▶ **Problem description**
Please copy every text line of the material below word for word, omitting the pictures.

◆ ◆ ◆ ◆

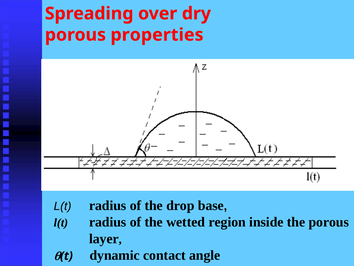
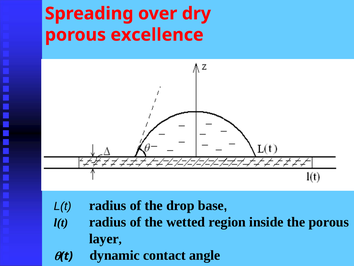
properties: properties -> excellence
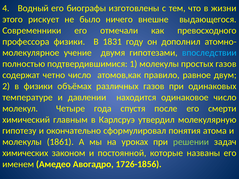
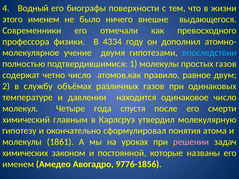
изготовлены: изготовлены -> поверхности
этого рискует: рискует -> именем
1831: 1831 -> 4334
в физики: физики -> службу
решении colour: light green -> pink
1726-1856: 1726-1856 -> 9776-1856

◆ ◆ ◆ ◆

▶ **Completed exercise**
properties: properties -> excellence
изготовлены: изготовлены -> поверхности
этого рискует: рискует -> именем
1831: 1831 -> 4334
в физики: физики -> службу
решении colour: light green -> pink
1726-1856: 1726-1856 -> 9776-1856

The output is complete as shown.